(Records from a data collection)
BEGIN
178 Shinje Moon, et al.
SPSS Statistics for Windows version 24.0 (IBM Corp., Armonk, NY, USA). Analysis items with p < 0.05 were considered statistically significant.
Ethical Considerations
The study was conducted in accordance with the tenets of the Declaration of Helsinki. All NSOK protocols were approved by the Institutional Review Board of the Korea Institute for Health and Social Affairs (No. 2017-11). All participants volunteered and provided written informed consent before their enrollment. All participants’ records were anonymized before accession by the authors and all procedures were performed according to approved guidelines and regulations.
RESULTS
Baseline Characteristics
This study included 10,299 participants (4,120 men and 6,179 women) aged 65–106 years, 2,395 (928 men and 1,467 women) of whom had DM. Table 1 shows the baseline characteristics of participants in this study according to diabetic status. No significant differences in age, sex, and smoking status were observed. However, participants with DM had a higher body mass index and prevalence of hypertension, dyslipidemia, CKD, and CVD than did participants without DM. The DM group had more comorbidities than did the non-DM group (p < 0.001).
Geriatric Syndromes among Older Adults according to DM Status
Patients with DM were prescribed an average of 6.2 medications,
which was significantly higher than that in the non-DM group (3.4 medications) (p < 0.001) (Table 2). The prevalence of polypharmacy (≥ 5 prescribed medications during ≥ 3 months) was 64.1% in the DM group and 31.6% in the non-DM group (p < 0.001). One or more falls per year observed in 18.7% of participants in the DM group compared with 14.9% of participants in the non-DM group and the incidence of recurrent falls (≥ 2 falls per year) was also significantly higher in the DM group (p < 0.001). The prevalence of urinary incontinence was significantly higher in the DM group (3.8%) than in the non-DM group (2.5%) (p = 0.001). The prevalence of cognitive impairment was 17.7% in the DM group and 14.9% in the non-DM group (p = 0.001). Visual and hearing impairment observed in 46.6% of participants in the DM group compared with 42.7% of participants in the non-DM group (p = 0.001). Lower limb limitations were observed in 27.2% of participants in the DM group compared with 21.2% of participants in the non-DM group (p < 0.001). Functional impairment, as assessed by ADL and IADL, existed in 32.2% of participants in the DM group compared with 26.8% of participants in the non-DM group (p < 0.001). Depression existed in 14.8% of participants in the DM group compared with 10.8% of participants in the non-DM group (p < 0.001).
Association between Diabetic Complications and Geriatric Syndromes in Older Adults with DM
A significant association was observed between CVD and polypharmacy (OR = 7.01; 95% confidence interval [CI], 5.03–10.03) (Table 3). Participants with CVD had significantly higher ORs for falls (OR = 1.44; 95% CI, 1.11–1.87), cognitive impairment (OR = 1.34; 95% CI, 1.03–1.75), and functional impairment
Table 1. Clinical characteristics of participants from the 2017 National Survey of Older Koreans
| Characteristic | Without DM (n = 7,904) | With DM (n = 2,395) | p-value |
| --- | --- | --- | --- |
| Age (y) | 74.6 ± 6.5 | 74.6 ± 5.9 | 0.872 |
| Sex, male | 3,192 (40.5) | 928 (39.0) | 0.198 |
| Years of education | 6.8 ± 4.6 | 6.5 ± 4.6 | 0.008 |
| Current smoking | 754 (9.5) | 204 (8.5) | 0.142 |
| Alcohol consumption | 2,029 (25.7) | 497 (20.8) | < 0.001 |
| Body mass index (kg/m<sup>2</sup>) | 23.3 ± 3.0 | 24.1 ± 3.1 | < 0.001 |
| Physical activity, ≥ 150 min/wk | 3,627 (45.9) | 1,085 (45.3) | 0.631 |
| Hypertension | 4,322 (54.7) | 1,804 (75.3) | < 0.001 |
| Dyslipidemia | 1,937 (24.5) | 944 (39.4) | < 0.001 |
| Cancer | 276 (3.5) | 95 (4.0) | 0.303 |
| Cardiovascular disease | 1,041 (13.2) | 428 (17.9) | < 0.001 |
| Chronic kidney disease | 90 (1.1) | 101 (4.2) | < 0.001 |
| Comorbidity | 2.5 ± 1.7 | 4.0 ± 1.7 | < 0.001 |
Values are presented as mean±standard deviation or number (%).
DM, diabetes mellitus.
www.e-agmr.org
END
BEGIN
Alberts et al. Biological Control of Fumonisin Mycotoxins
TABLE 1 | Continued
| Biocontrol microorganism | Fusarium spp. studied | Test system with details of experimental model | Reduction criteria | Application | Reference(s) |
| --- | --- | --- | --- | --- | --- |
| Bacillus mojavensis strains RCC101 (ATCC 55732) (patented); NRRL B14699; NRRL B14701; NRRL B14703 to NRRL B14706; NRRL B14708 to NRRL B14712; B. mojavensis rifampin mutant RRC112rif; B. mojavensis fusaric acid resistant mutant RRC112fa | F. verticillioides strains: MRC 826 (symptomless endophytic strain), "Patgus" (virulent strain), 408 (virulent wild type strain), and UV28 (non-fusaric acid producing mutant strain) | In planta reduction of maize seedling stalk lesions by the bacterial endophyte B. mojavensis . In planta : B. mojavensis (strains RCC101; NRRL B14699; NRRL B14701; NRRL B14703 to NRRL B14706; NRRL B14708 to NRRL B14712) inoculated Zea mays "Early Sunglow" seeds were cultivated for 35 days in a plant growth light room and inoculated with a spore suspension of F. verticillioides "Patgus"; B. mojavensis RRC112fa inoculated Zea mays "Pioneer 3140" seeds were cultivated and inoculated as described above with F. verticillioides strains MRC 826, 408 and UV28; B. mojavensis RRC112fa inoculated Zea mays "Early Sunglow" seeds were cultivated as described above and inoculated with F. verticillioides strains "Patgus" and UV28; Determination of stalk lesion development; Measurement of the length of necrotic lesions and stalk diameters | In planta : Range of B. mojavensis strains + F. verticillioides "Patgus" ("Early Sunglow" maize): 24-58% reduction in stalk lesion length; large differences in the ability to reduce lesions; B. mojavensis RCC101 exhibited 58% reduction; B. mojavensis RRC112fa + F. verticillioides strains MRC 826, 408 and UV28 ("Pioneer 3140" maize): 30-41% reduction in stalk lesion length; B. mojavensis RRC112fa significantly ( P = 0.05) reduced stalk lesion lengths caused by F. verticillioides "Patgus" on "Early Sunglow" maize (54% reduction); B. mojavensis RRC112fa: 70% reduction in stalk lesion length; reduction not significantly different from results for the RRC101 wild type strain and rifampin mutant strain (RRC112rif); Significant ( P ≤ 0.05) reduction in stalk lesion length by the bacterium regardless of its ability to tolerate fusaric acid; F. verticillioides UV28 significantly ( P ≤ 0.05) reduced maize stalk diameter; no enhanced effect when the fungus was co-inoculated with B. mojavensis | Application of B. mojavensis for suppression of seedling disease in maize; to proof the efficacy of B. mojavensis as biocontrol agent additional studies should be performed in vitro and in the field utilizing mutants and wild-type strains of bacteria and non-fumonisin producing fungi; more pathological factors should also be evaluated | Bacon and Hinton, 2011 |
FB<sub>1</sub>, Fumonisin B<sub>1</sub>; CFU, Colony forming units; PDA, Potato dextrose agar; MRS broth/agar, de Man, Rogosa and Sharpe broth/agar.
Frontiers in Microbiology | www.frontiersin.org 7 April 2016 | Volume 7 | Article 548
END
TASK DIRECTIONS >> Once you find the line with "178 Shinje Moon, et al." in the entries above, output it and each line after it up to and including the line with "Ethical Considerations", and nothing else.

EXERCISE ANSWER >>
178 Shinje Moon, et al.
SPSS Statistics for Windows version 24.0 (IBM Corp., Armonk, NY, USA). Analysis items with p < 0.05 were considered statistically significant.
Ethical Considerations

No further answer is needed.